I am looking for a text editor to be used in a web page. Where users can format the text and get a WYSIWYG experience. Doesn't need to be too fancy. But has to be easy to use and integrate into the page. Has to generate HTML as output. Support AJAX (one I checked works only with standard form submit) and has to be small in terms of download to the user's browser.
Well it depends what platform you are on if you are looking for server-side functionality as well, but the defacto badass WYSIWYg in my opinion is FCKeditor. I have worked with this personally in numerous environments (both professional and hobby level) and have always been impressed.
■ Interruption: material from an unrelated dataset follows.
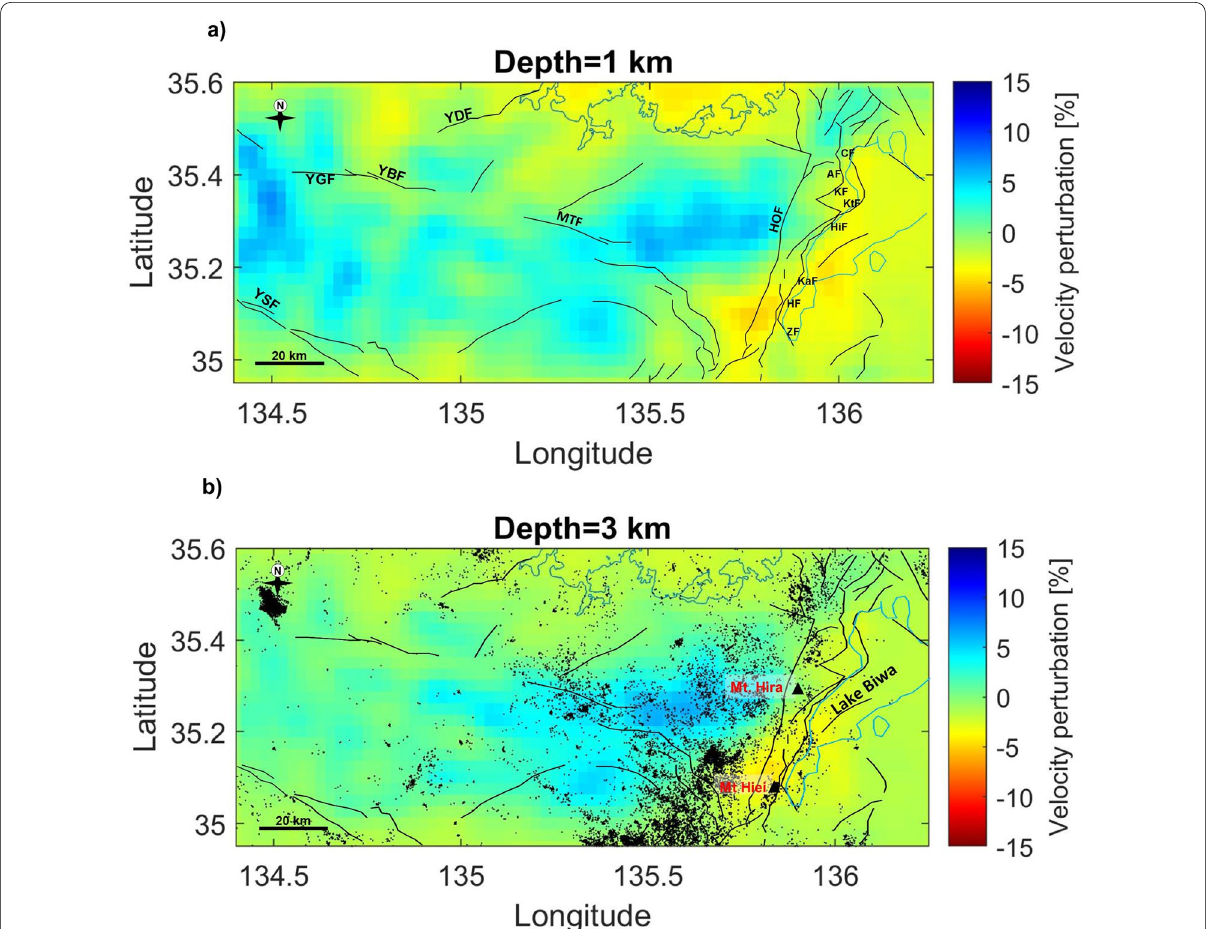
Fig. 11 a Enlarged view of the northern part of the Kinki region (shown in Fig. 9) showing the perturbation of S-wave velocity at a depth of 1 km below sea level. Also shown are the locations of the Yamada Fault (YDF), Yamasaki Fault (YSF), Yagi-Yabu Fault (YGF-YBF), Mitoke Fault (MTF), Hanaore Fault (HOF) and the Biwako-seigan Fault Zone members (Chinai Fault, CF; Aibano Fault, AF; Kamidera Fault, KF; Katsuno Fault, KtF; Hira Fault, HiF; Katata Fault, KaF; Hiei Fault, HF; Zeze Fault, ZF) (Kaneda et al. 2008). b perturbation of S-wave velocity at a depth of 3 km below sea level, overlaid with earthquake hypocenters (black dots; Yano et al. 2017) and active faults. Black triangles represent the Hira and Hiei mountains. Solid black lines show the location of documented active faults (Research Group for Active Faults of Japan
It's certainly worth a look. I believe it is employed by open source projects such as SubText as well. Perhaps, Jon Galloway can add to this if he reads this question. Or Phil if he is currently a user.
TinyMCE is the simplest I've found to use. I've never used it in an AJAX-enabled application, but there are instructions on how to do so on the project's wiki.
Try FCKeditor. It supports integration with most popular platforms, and it's fairly lightweight.
You might also want to look at YUI's Rich Text Editor.
If you're starting your site from scratch or haven't invested a lot of effort into another JavaScript platform, Yahoo User Interface (YUI) is a very complete JavaScript library that could help you add other AJAX elements beyond a text editor.
I just did a full day of evaluation of all the ones mentioned so far (and then some), and the one I liked the best is Obout Editor. I think it might be for ASP.NET only, so it might not work for you, but if you are using .NET, it's great. The HTML output is clean and nicely styled, and the rendered output looks the same in the editor as it does when you output it to the page (something I had trouble with when using the others due to doctype settings in the editor). It costs a few bucks, but it was worth it for us.
I found TinyMCE pretty easy to implement. And it's light on bandwidth usage too.
Using fck for some tine now, after "free text box", or something like that. Had problems only once, when I put fck inside asp.net ajax updatepanel, but found fix on forums. Problem was solved in next release.
I would like to see some nice photo browser in it, because fck comes only with simple browser that displays filename, no thumbs. The other one, that has thumbs costs bunch of money.
Didn't try it with asp.net mvc, don't know how will uploading work. It uses one ascx for wrapping js functionality.
i started out using free text box when i was doing a lot of asp.net programming, but now that most of what i do is php i've moved to the FCK editor.
while the change wasn't necessarily prompted by the language, i feel that the fck editor is a better choice because of it's versatility.
For something minimalist, take a look at Widg Editor, it's truly tiny and very simple. It's only haphazardly supported as a hobby project though.
I'm currently using the RTE component of DynarchLib, which is highly customisable - definitely does AJAX - but a bit complicated and not very pretty. It is actively supported, and you can get answers on their forum very quickly.
I previously tried Dojo's editor, and found it broken and badly undocumented. YMMV.
Edit: In response to other people's answers, I've now tried TinyMCE and found it to be excellent. More easily configurable and far fewer problems than anything else I've tried. Use TinyMCE!